While principal is her official title, “cheerleader” may be a more fitting title for Jenks’ Amie Hardy, who works with students who are challenged in earning a diploma.
Amie Hardy is no ordinary principal. She’s the kind of principal who knows each one of her students by name and will do just about anything to make sure they get through high school. While principal is her official title, “cheerleader” may be a more fitting unofficial title for this principal of Jenks Alternative School.
Jenks Alternative School is a place for students “who have an issue with transitioning into the high school with the 3,000 students there,” Hardy says. Some students need a little more attention, and Hardy’s school provides that, with a student-to-teacher ratio of 15 to 1.
Students who attend Jenks Alternative School receive a Jenks High School diploma, but they are able to earn their credits through trimesters rather than semesters. That means they have an extra trimester to earn credits. They can also earn credits through working while in school.
Many of these students would have a challenging time earning a diploma in the traditional high school setting.
“All students have to come through an interview process and have to be referred by a teacher or counselor,” Hardy says. “During the interview, we see if they’re willing to make a change and adjust whatever they were doing.”
During Hardy’s 15 years as principal at Jenks Alternative School, each student who has earned his or her diploma under her watch is someone who was struggling to make it through high school for one reason or another. “Every student that graduates and gets their high school diploma is a success story.”
Jenks Alternative School works with about 130 students, and Hardy says it’s very important to her personally to go the extra mile for her students. “They need you every day to be their cheerleader.”
One way Hardy and her teachers do this is by regularly providing snacks and breakfast for the students. “A lot of our students are coming from a lower income environment, and we provide a healthy snack like granola bars for children who may need to eat.”
Hardy and her teachers are also known to regularly provide pancake or muffin breakfasts for the students.
One of Hardy’s favorite memories as principal at Jenks Alternative School was when a tutor at the school made a donation and asked her to buy a gift for each student. “I let the students request what they wanted, and most of them wanted food. I went to Wal-Mart for four hours and filled four carts.”
One of her greatest joys during her time at Jenks Alternative School was watching each student open their gift.

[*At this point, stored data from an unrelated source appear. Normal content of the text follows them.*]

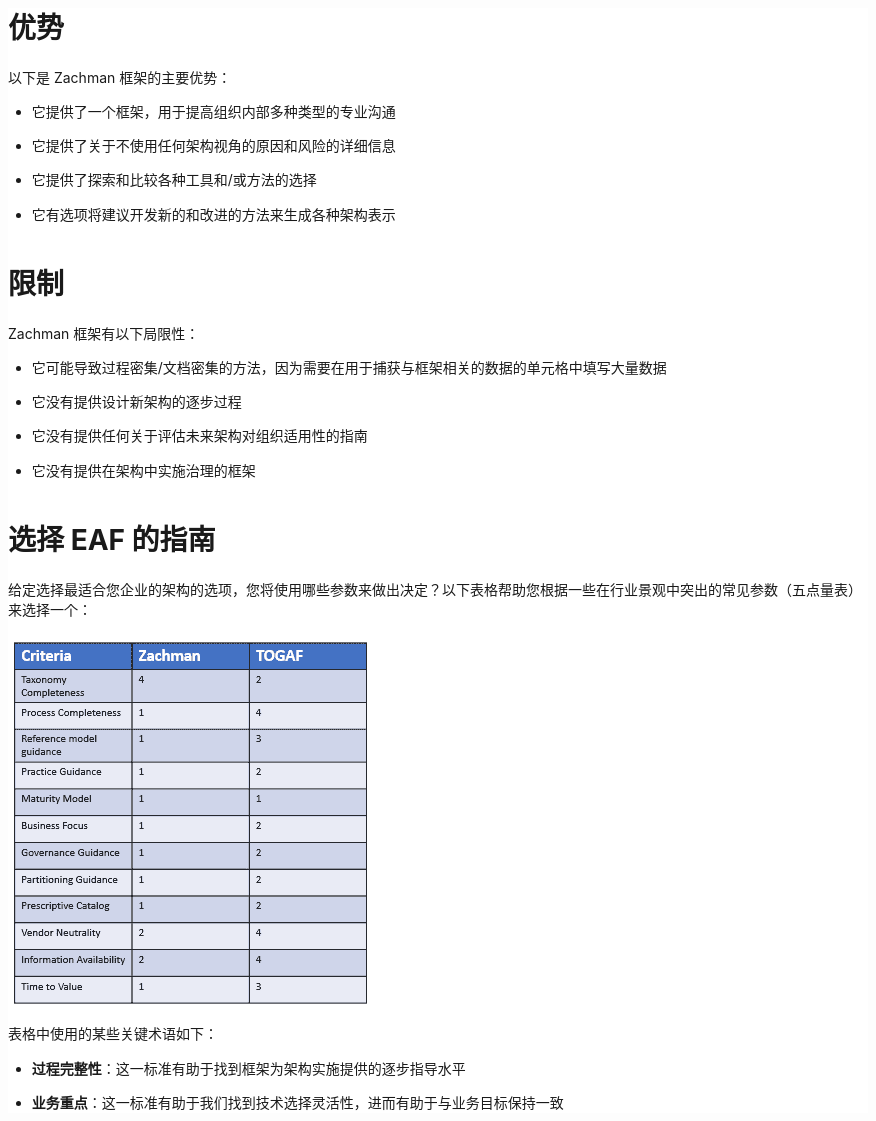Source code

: # 优势

以下是 Zachman 框架的主要优势：

+   它提供了一个框架，用于提高组织内部多种类型的专业沟通

+   它提供了关于不使用任何架构视角的原因和风险的详细信息

+   它提供了探索和比较各种工具和/或方法的选择

+   它有选项将建议开发新的和改进的方法来生成各种架构表示

# 限制

Zachman 框架有以下局限性：

+   它可能导致过程密集/文档密集的方法，因为需要在用于捕获与框架相关的数据的单元格中填写大量数据

+   它没有提供设计新架构的逐步过程

+   它没有提供任何关于评估未来架构对组织适用性的指南

+   它没有提供在架构中实施治理的框架

# 选择 EAF 的指南

给定选择最适合您企业的架构的选项，您将使用哪些参数来做出决定？以下表格帮助您根据一些在行业景观中突出的常见参数（五点量表）来选择一个：

![图片](img/f6ee1fcc-845a-4de0-bb4d-1e10450c42ef.png)

表格中使用的某些关键术语如下：

+   **过程完整性**：这一标准有助于找到框架为架构实施提供的逐步指导水平

+   **业务重点**：这一标准有助于我们找到技术选择灵活性，进而有助于与业务目标保持一致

Jenks Alternative School is unique in several ways. For one, students are offered counseling for issues like alcohol and anger management. The school also has a senior strategies class that teaches about college education and career tech opportunities and a life skills class that teaches about grocery shopping, finances, and other essential tasks. Additionally, students at the alternative school can take any elective or extracurricular at the main high school that they are interested in.
Hardy’s career didn’t begin in education. With a degree in psychology, she started her career in youth mental health at Tulsa Boys Home, St. John Medical Center and Grand Lake Mental Health.
“I did everything from taking students to medical appointments, breaking up fights at school, treating head lice and even assisting in the removal of children from abusive home situations,” Hardy says. “I knew each day that I could not do this for an extended period of time; it just wasn’t for me.”
While Hardy was working in youth mental health, she visited many clients at middle schools. During one of her frequent visits to a school, a principal approached her and asked if she’d ever thought about teaching “those kids.”
“I didn’t like his descriptor, but I definitely liked the thought of summers off,” Hardy says.
So she started her teaching career in the basement of Central Middle School in Bartlesville with “those kids.” From there, she was asked to start an alternative school program at Skiatook Public Schools.
“Talk about a one-room school house. I was given a classroom that was an old chorus room with wooden risers that I had to tear down myself in an elementary school gymnasium! I was the only teacher, with no administrator and no money,” Hardy says.
From Skiatook, she made her way to Owasso Public Schools to once again run their alternative program, this time as an administrator. She was given the opportunity to hire teachers and create a safe academic environment for a larger student body. The alternative program actually held classes in a random restaurant, which is now Fish Bones Bar in Owasso.
Fifteen years ago, Hardy was approached to head up the alternative program at Jenks. “I wake up every day loving my job as JAC principal, my fellow administrators, teachers and my students. I’m so excited to see how many walk across that stage at the end of the year,” Hardy says.
“In my time in public education, I have had the privilege of watching over 1,000 students walk across the stage who possibly may not have seen that day if it were not for our efforts. To me, there is no greater professional opportunity we are given each year than to be a part of the success story of our students.”